Auf der Suche nach seinem spirituellen Weg entdeckte er die Musik als seine Haupttechnik. Durch das Singen der Namen Gottes konnte er immer wieder ins innere Glück durchbrechen. Er ging er zu einem bekannten Spielmann und wollte von ihm das Laute spielen erlernen. Doch der Meister sprach: „Wie kann ein Esel eine Laute spielen? Du hast viel zu ungeschickte Hände dazu.“ Der Prinz glaubte an sich selbst und meinte: „Mit Ausdauer und Talent werde ich es schaffen.“ Und tatsächlich wurde der Prinz nach einiger Zeit ein sehr guter Musiker.

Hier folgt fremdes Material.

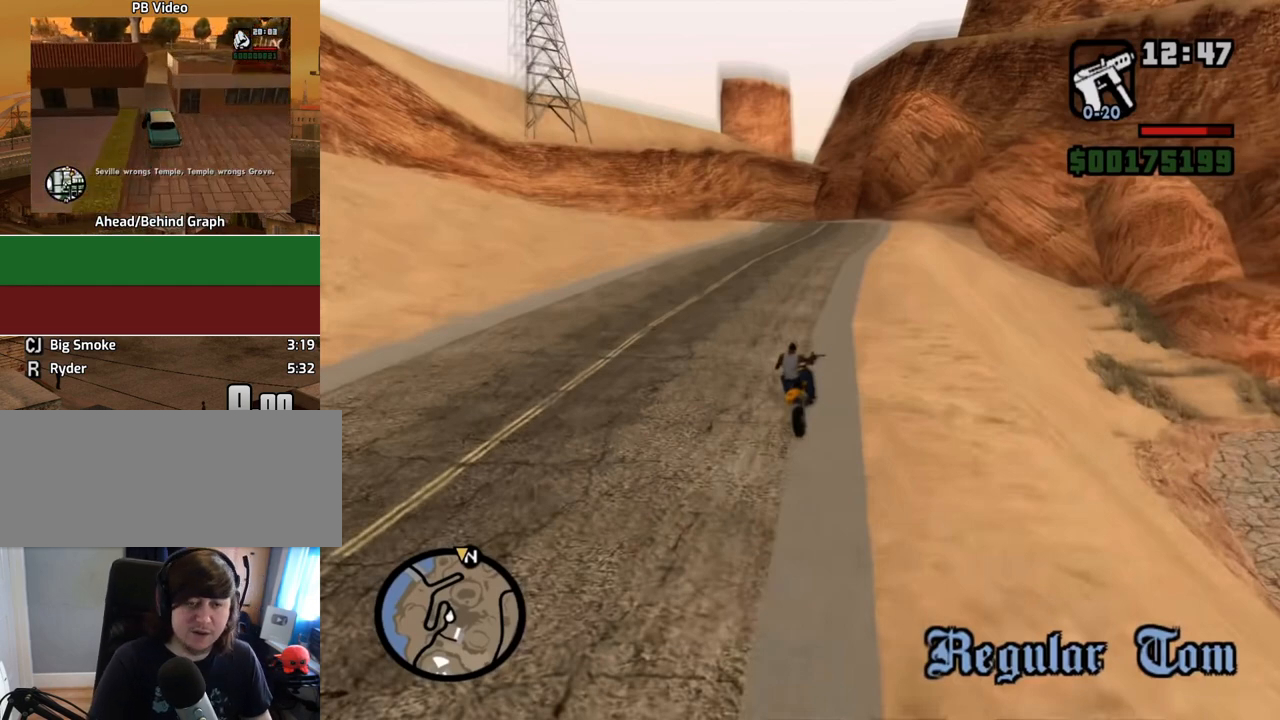
{"keys": [], "mouse": [], "events": [[335, "t", "down"], [419, "t", "up"]]}
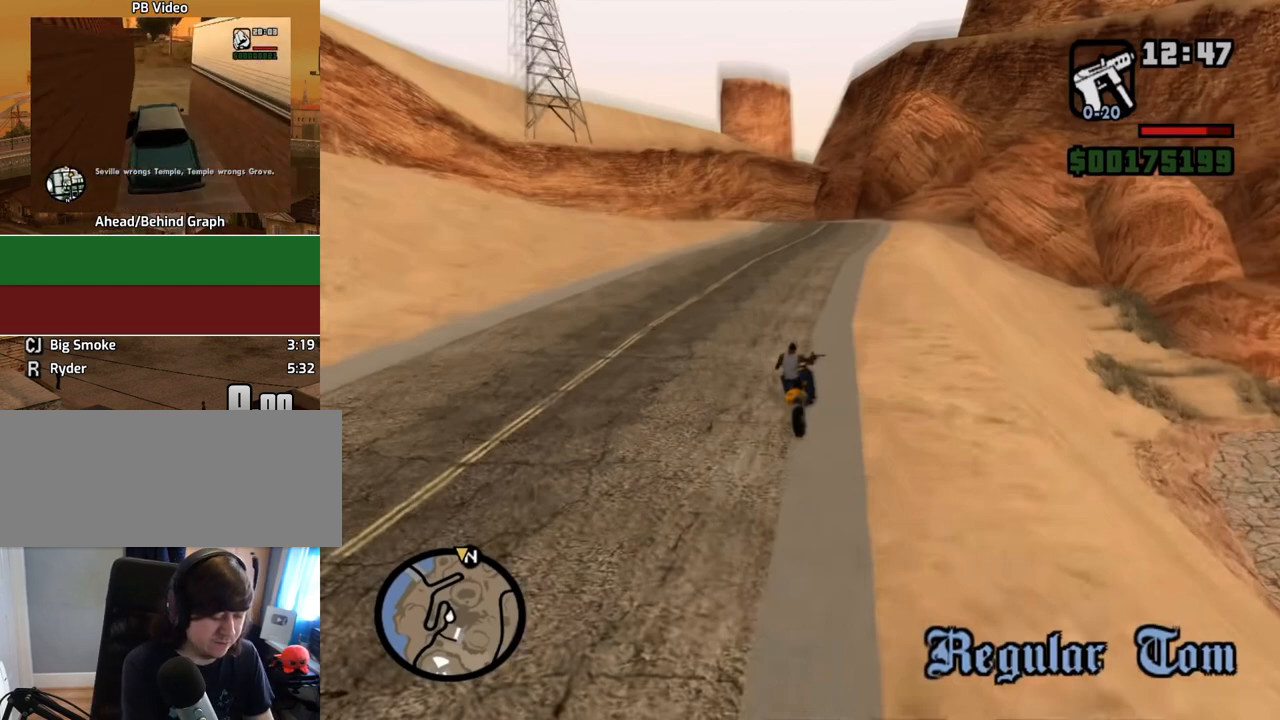
{"keys": [], "mouse": [], "events": [[17, "w", "down"], [117, "w", "up"], [201, "t", "down"], [251, "t", "up"], [352, "c", "down"], [385, "h", "down"], [436, "c", "up"], [436, "h", "up"]]}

Eines Tages hörte der Prinz von der Schönheit der Prinzessin des Nachbarkönigreiches. Sie wurde von allen Spielleuten des Reiches begeistert besungen. Als er ein Bild von der Prinzessin sah, war es um ihn geschehen. Er hatte sich verliebt. Er verließ das Königreich seines Vaters und machte sich auf den Weg zum Schloss der schönen Prinzessin. Er setzte sich an das Schlosstor und sang sehnsüchtige Liebeslieder.
Das hörte der Vater der Prinzessin. Er war sehr angetan von dem schönen Lautespiel und machte den Prinzen zu seinem Hofmusiker. Er durfte sogar mit an der Tafel des Königs sitzen und mit der Prinzessin zusammen speisen. Die Prinzessin wunderte sich über das gute Benehmen des Musikers. Sie wusste ja nicht, dass er als Prinz aufgewachsen war und sich mit den Sitten an einem Königshof gut auskannte. Da der Prinz sich auch geistvoll und lustig mit ihr unterhalten konnte, gewann sie ihn mit der Zeit lieb.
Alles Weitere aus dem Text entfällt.